All Saints' Day is a celebration dedicated to all Christian saints, particularly those who have no special feast days of their own, in many Anglican, Protestant and Roman Catholic churches.
Also known by other names such as All Hallows Tide, All-Hallomas, or All Hallows' Day, it is annually celebrated on 1 November although in many eastern churches it is celebrated on the first Sunday after Pentecost.
In order to mark the All Saints' Day 2014, here are five important things to know about the festival, including its importance, background and history.
- Some sources have noted that the idea of All Saints' Day dates back to as far as the fourth century, when the Greek Christians observed a festival on the first Sunday after Pentecost, which usually falls in late May or early June. There are other reports that claim a commemoration of "All Martyrs" began to be observed as early as 270 CE although no specific date is known.

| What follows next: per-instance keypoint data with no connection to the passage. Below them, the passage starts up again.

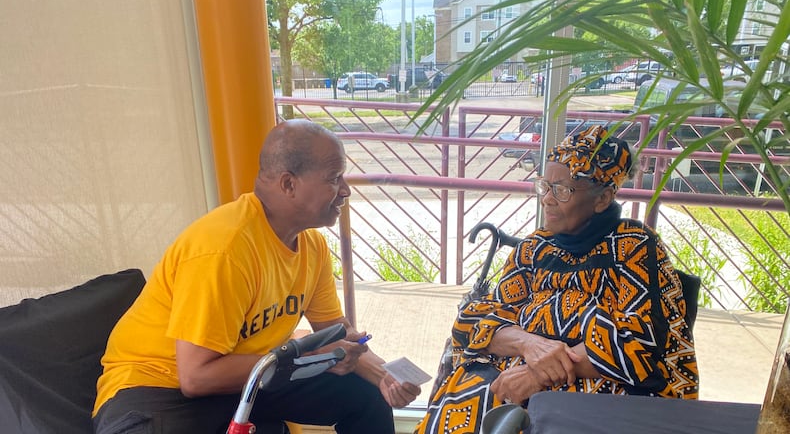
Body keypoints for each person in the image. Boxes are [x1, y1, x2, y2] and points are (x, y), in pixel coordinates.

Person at [92, 119, 420, 434]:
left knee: (365, 397)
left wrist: (383, 377)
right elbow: (196, 378)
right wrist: (303, 356)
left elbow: (334, 333)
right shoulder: (225, 249)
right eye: (334, 178)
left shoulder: (312, 245)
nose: (346, 190)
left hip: (248, 379)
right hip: (157, 386)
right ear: (289, 184)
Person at [414, 125, 698, 434]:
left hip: (600, 385)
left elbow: (642, 343)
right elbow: (473, 322)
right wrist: (530, 344)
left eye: (561, 190)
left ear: (602, 198)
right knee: (466, 402)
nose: (546, 200)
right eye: (544, 186)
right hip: (513, 376)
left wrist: (539, 374)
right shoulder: (534, 249)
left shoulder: (635, 247)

- It was in 835 CE, when Pope Gregory IV made All Saints' Day an authorised holiday that the observance gained its prominence.
- It is also speculated that the date for the event (1 November) could be an attempt to replace or belittle the ancient Pagan Festival of the Dead (also known as Samhain).
- This festival is sometimes confused with 'All Souls' Day', which was first instituted at the monastery in Cluny in 993 CE before its spread among Christians. Observed on the next day after All Saints' Day, the celebration, however, is also related to a day of alms giving and praying for the dead.
- The festival is observed with great enthusiasm in many countries across the world. In countries like Spain, Portugal and Mexico, people make various offerings while many also bring flowers to the graves of dead relatives in other European countries such as Austria, Croatia, Poland, and Romania. It is also observed in parts of Asia, including Philippines.
- Among many important and common symbols associated with the day are a sheaf of wheat, Rayed Manus Dei (hand of God), the crown and images of individual saints.